• **WHAT THE EXERCISE ASKS**
Reproduce everything from "So we warmed" down to "tired too quickly." in the running post below.

So this has been a week of firsts – my first time training with a partner, and my first time running the Girton 5k.
First of all, I’m going to get my excuses out of the way. I’ve just come back from 5 days in Germany for a flipping fantastic wedding, but it was hot. I’m talking seriously hot. As in didn’t get below 35 degrees and was 40 the day we left hot. Add a room on the third floor of a hotel with no air conditioning and you can imagine the sleep quality.
So on Wednesday, when Alan rocked up with Mary Twitchett to makes us do 10 x 100m sprints, I was a little nervous. Mary is without doubt one of the fittest women I’ve met in some time. Whilst I was drinking Prosecco in Wiesbaden, she was doing a half ironman. Just one glance at her athlete profile on Power of 10 was enough to make me start fan-girling a bit. Her 5k PB is 20:14, her 10k PB 42:20, and her half marathon PB is 89:03. That’s some serious stuff.
Mary’s in the middle. Behind that smile is an endurance level set at STEEL.
So we warmed up together and ran the 100m on opposite sides of the path so that Alan could assess our techniques in turn. It started off well – I felt pretty strong, finishing maybe a second ahead of Mary and using my arms really well. After the 4th sprint my legs started feeling wobbly. And that’s when I started declining. Yet again my head took control of my body and I kept thinking about how I couldn’t possibly do 6 more, how Mary was now getting ahead of me and how I was letting her and Alan down by getting tired too quickly.
Here’s something you should know about Mary – her positive mental attitude is incredible. When she saw me flagging she shouted words of encouragement, trying to push me on. I didn’t really manage to step up to the plate, and after sprint number 8 Alan cut the session short because Mary had to get back to work and because I was quite frankly struggling. My tread had become so heavy you could have heard me pounding down the path from a mile off, let alone 100m.

• **EXTRACTED MATERIAL**
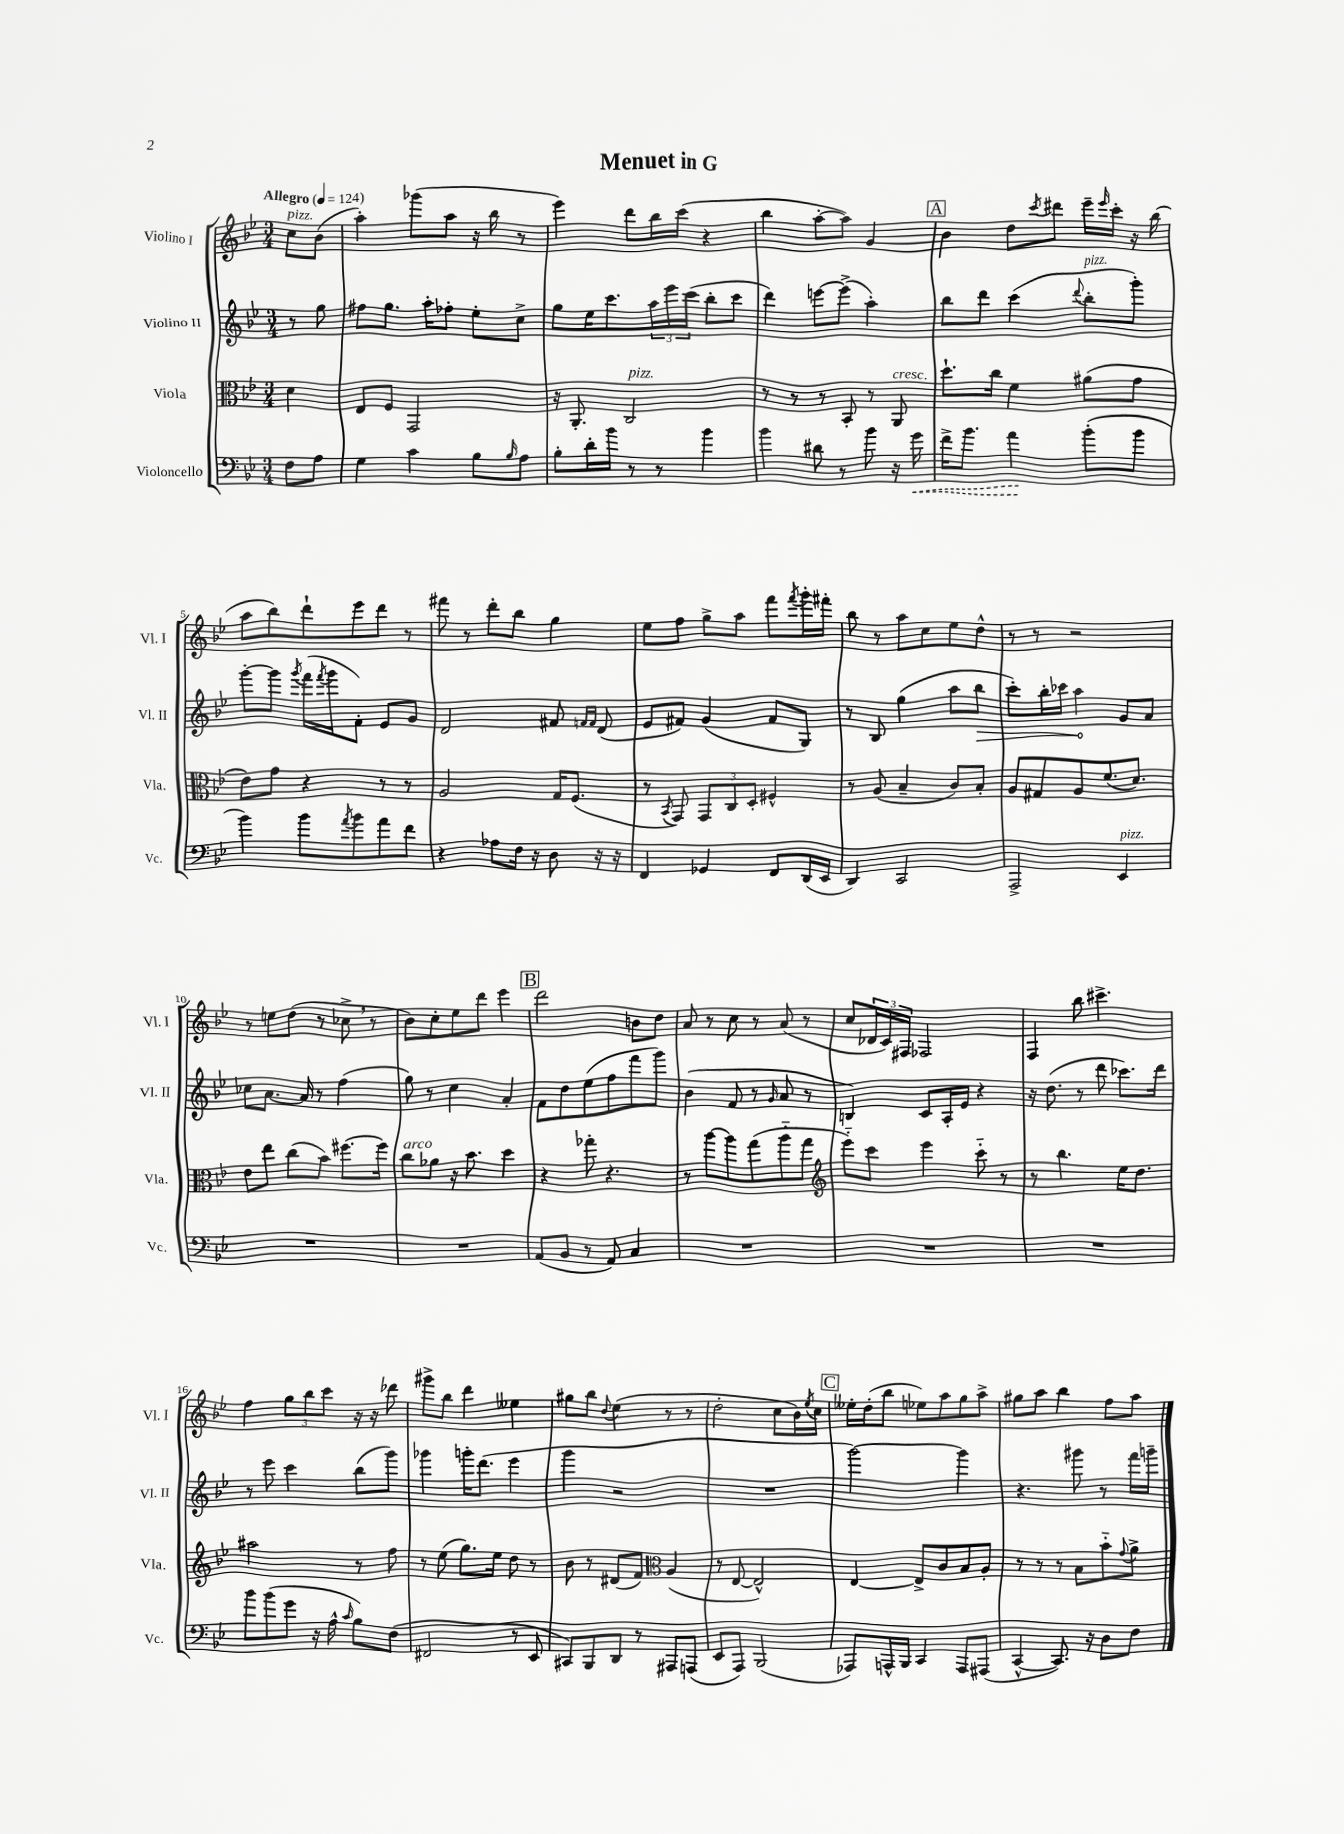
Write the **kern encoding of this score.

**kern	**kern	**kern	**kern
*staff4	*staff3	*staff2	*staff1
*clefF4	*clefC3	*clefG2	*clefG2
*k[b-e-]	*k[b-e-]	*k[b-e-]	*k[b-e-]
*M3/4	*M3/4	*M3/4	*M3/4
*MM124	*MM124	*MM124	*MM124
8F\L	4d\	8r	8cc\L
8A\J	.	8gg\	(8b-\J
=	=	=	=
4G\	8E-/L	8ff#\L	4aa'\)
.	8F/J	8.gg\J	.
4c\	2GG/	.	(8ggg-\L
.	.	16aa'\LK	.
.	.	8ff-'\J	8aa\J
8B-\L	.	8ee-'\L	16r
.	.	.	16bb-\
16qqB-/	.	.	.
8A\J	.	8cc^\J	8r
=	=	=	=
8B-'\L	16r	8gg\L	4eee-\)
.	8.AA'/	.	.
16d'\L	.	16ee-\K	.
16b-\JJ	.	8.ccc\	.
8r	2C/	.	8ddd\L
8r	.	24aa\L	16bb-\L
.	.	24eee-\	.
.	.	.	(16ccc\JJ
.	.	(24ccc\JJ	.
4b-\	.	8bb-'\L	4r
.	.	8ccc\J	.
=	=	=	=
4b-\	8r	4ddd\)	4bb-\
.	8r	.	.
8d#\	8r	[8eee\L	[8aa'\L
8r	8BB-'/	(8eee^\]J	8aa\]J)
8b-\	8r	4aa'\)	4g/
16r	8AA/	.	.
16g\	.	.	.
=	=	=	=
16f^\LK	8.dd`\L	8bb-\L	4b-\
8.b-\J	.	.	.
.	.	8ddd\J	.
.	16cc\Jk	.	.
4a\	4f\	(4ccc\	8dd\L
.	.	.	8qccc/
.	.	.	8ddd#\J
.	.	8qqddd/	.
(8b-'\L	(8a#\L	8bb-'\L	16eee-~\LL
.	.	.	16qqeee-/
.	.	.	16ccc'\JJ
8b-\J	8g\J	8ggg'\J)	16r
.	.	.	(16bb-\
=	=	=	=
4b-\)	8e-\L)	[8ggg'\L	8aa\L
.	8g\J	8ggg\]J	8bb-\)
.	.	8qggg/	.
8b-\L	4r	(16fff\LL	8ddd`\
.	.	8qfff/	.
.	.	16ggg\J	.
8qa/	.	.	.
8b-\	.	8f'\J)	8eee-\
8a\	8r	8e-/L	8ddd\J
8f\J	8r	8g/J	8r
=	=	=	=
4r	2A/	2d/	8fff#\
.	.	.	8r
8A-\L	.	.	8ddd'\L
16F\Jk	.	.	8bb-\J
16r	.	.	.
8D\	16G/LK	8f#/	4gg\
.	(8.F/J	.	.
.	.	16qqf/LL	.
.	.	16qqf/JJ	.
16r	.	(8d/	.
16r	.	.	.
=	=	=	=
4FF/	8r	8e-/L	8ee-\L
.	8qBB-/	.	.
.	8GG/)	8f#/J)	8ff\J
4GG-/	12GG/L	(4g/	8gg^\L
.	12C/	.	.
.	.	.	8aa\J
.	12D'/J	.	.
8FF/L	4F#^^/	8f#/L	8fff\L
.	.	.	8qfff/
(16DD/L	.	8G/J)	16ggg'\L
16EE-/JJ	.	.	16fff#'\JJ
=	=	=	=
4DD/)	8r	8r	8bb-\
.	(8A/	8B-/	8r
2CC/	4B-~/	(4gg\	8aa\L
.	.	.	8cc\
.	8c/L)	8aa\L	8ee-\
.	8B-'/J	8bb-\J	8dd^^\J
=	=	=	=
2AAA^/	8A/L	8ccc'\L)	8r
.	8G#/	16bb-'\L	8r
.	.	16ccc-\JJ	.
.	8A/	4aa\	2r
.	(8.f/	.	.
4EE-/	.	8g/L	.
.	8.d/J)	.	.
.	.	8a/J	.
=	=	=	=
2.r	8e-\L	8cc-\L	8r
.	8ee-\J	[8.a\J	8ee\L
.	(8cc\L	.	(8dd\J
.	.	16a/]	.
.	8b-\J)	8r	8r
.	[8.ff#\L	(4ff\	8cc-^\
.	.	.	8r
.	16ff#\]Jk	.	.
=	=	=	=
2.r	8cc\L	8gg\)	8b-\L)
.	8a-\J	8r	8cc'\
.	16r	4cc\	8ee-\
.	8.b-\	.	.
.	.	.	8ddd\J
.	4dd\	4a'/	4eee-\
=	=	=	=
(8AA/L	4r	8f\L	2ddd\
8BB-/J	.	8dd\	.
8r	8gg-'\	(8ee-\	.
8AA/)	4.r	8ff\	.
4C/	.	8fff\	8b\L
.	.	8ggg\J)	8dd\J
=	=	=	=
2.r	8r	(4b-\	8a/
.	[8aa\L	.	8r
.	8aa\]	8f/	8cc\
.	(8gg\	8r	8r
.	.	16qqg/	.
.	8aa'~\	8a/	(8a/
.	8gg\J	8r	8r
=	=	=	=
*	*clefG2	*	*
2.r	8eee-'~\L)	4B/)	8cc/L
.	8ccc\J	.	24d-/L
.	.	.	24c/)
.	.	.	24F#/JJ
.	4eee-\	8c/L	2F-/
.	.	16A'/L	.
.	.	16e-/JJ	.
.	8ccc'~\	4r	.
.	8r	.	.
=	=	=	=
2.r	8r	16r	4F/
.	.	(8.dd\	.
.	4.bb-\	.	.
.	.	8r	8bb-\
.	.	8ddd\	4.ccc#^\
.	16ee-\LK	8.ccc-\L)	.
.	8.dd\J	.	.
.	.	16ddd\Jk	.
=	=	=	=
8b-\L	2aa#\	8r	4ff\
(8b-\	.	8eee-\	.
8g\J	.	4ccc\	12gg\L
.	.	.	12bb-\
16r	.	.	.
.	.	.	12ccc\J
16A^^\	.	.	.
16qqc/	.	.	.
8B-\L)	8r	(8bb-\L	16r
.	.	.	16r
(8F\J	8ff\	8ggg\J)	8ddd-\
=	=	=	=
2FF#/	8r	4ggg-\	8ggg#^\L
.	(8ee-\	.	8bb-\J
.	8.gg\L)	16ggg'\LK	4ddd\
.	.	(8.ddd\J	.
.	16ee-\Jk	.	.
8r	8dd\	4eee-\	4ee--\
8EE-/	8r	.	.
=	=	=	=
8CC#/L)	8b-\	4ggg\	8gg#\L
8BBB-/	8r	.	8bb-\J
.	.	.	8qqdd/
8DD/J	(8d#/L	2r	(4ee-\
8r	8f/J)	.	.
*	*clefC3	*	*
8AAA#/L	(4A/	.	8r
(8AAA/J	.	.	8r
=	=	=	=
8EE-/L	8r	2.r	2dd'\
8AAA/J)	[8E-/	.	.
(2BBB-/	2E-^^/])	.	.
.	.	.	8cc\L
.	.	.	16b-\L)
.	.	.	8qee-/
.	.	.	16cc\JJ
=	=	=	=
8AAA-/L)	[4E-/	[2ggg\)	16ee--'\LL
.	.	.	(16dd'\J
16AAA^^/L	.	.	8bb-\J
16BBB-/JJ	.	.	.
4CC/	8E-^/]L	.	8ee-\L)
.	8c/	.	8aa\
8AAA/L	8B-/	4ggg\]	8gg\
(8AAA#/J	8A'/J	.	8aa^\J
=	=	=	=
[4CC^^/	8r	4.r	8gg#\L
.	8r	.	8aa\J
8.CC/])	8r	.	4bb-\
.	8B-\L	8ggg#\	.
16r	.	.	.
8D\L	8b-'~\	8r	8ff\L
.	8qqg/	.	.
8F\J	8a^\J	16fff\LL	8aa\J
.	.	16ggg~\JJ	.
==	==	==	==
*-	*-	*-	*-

• **THE RESULT**
So we warmed up together and ran the 100m on opposite sides of the path so that Alan could assess our techniques in turn. It started off well – I felt pretty strong, finishing maybe a second ahead of Mary and using my arms really well. After the 4th sprint my legs started feeling wobbly. And that’s when I started declining. Yet again my head took control of my body and I kept thinking about how I couldn’t possibly do 6 more, how Mary was now getting ahead of me and how I was letting her and Alan down by getting tired too quickly.